Dicen que se llama Silvia, también Lidia. La nombran con variados apelativos, algunos no muy discretos. En adelante la llamaremos Milva. Para identificarla, se puede decir que es la mujer que canta ópera en las calles de Haedo, la que va con su pavita y su mate, la desabrigada durante todo el año. Con esos pocos datos, los que la conocen, ya tendrán introducción suficiente.
Milva es una mujer menuda, de más de cuarenta o quizás, más de cincuenta; vive al margen de las personas, los lugares, los convencionalismos y la edad también es uno.
Sospechamos que fue rubia: nos basamos en su tez blanca, sus ojos claros o tal vez es una broma que nos juega su melena canosa, sin vestigio de color. Vive con lo más elemental o incluso, con algo menos que eso.
Todos la conocen en Haedo. Todos los que van, vienen o permanecen en el barrio, la vieron en alguna oportunidad: Milva atraviesa las calles con una pava y un mate y entona canciones con vibratos y melismas, vocales adornadas por su voz o en un idioma que no llegamos a comprender.
Todos la ven, a diario, envuelta en vestiditos de verano, cualquiera sea el clima. Sus ojotas dejan ver unos pies agrietados, inflamados, con costras de suciedad. Su cabello, en ocasiones, tiene una pátina de grasa que le separa los mechones; en otras, se la ve un poco más limpia. Los pies siempre sucios, siempre maltratados, delatan su soledad, su desvarío, su mundo privado e inalcanzable, sin más reglas que las de su conciencia.
No habla con nadie, o tal vez con nadie que uno pueda percibir. Si alguien le habla, tampoco lo sabemos.
Los vecinos saben dónde vive. Algunos dicen que su casa está impecable, nadie confesó haber entrado alguna vez.
Milva entra en los negocios de venta de ropa y mira los percheros con detenimiento. Los vendedores la miran a ella de reojo.
Varias veces al día va a una farmacia. Se pesa. En verano se queda un rato frente al ventilador. Alguna vez hizo flexiones o conversó con ese alguien que la acompaña y que nadie ve, excepto ella.
¿Cómo se mide el tiempo para Milva? Sabemos que es inmune al invierno: nunca la vimos temblar, castañetear los dientes, nunca la escuchamos quejarse del frío o acurrucarse en un zaguán o protegerse del viento ni la lluvia. No trabaja ¿Tendrá organizados sus conciertos de canto lírico callejero en programas específicos, en jornadas planificadas? ¿Sus sesiones de mates responderán a algún horario o simplemente lo toma cuando tiene ganas? ¿Milva tiene un plan o tiene ganas?
Va al banco, cada mes. Nadie sabe si cobra una jubilación o una pensión. No pide o, si lo hace, su sutileza le evita la vergüenza de la limosna.
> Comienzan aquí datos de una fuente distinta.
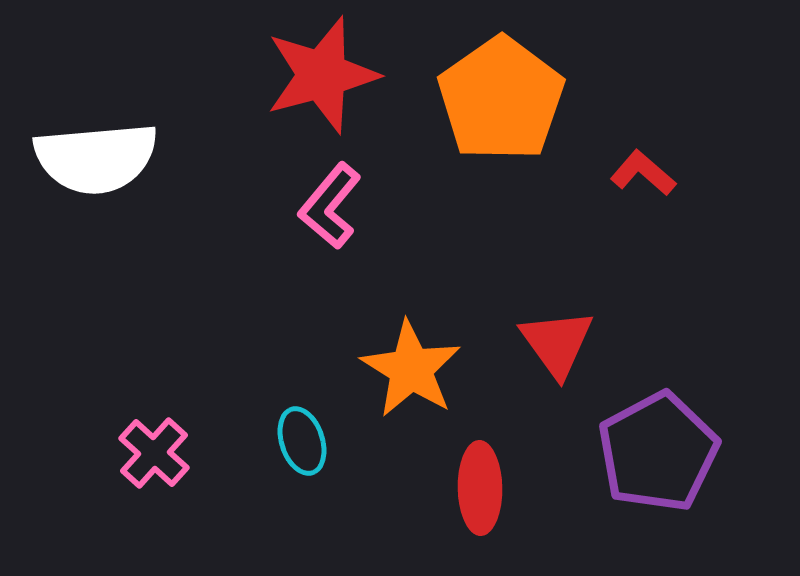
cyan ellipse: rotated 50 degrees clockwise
Hace unos años entraba al Macdonalds, pedía un vaso de soda y se quedaba durante horas leyendo el diario. Pasaba al baño y se lavaba las manos, con manía aséptica, durante largos minutos. Eran otras épocas, la contracara, la limpieza impoluta.
Dicen que fue cantante de ópera del Teatro Colón, que antes era “normal”, que se comportaba como cualquier vecino; dicen que tiene una familia que la provee de lo más elemental pero nada más que eso.
Muy pocos le temen, ya se sabe que no es agresiva, no se mete con nadie.
Podríamos pensar que Haedo la respeta como a una rareza. O tal vez el respeto responde al misterio: nadie sabe qué le pasó para haber llegado ahí. Cómo fue que Milva ingresó a ese terreno indefinido, laberíntico, que se teme porque no se conoce. Nadie sabe cuál es el camino, cuáles las señales, dónde está el límite que marque la frontera. Esa fina línea que separa este territorio de aquel que Milva habita, al que cualquiera puede llegar, sin saber, sin darse cuenta, un día irreversible.